Showing me an idealized buddy was supposed to bolster my fighting spirit. The tutorial had promised boundless courage even on a battlefield littered with corpses. The flashback to Kurokawa was another “treatment.” The system had amped up my negative emotions to the point where I was able to see them as absurd and discharge them.

That feeling I had, of something rising in my throat—was that real, or another hallucination?

“Mamoru? Did something happen to you?” Thep was standing at the base of the messenger tower.

“No, I’m okay.” I felt something rising in my throat again. I swallowed and got a bitter aftertaste. This was real. There was no gel in my mouth.

“You’re not acting okay.”

She stepped toward me. I remembered how she looked in the vision: the gloss of her lips, her satiny skin, the sweetness of her sweat still in my nostrils. My cheeks burned.

“You’ve been acting strange since we left the facility. Haven’t you noticed? It’s time for a break. Sit.” She pointed to the base of the tower.

“Good idea.” I looked up at the tower. “This is the first artificial structure I’ve seen since we got out here.”

“Not completely artificial. It’s sustainable cement, from terrestrial coral.” She sat next to me. “Or maybe I should say, ‘carnivorous coral.’ ”

I actually stood up in surprise. Thep laughed. Her flashing white teeth reminded me again of how she’d looked in the vision—her lips and the smell of her body. What the hell were the people who came up with Emotion Control thinking anyway? Was the US military that stupid? There was something fundamentally gross about giving people confidence by putting artificial emotions in their heads.

“I never thought I’d hear you say that.” I sat down again.

“It’s what I hear every day. Man-eating cement, vampire soil, killer crops. I know all the insults. In multiple languages.” She started counting terms on her fingers.

“Is that what your staff says?”

“Those guys? You’re joking. No, it’s what
they
say.” She pointed to the tree line beyond the fields. I could see a small black dot hanging above the ridge. As I squinted to bring it into focus, a circle appeared around the object and the image zoomed in. The suit’s high-resolution camera was synced to my attention.

“It’s a kite. There’s a camera array hanging off it.”

“Nature addicts. They’re into aerial photography these days, trying to shoot the progress of the mutation. I told my people to shoot down anything that comes over the fields, but our friends are careful about keeping their kites over the DMZ.”

“All I know about ‘DMZ’ is that it’s a military term. What’s it all about?”

“The DMZ is a buffer zone to protect the crops from insects and weeds. You can just see it there, at the base of the hills.” She pointed. Between the edge of the site and the dense forest beyond was a ribbon of a different green. It looked like only one species of plant was growing there.

“They came up with the concept in the 2010s. It was supposed to make large-scale organic farming possible. Farms were surrounded by barren belts of land that were heavily sprayed with pesticides and defoliants. It was a kill zone for whatever you didn’t want in your fields. Some of the zones were ten clicks wide.

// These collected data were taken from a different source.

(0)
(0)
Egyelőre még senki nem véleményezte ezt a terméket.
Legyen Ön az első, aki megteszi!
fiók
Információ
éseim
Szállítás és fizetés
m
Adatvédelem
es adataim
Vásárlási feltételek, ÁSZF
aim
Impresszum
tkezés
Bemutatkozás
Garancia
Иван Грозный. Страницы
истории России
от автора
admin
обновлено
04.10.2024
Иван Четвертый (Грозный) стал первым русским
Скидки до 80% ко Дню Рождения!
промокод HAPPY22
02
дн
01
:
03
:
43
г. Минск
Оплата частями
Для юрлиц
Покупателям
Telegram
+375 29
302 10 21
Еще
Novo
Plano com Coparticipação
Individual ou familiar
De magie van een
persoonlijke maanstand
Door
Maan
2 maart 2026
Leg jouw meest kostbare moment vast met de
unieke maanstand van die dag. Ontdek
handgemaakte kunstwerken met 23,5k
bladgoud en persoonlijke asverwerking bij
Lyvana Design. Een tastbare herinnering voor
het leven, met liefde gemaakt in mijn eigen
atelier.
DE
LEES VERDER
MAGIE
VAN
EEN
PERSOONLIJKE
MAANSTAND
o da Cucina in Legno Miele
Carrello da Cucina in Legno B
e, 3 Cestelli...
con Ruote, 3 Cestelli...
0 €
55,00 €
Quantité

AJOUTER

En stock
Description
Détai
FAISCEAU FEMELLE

“A DMZ is supposed to maintain peace by keeping combatants apart. I guess the farmers needed a catchy acronym. The thing is, most ‘organic’ farmers still use all kinds of chemicals in the DMZs around their farms.”

“Even around Full Organic distilled crops?”

“Yeah, it’s our dirty little secret. As long as the DMZ is owned and operated by someone else, you can get certified Full Organic without much hassle.”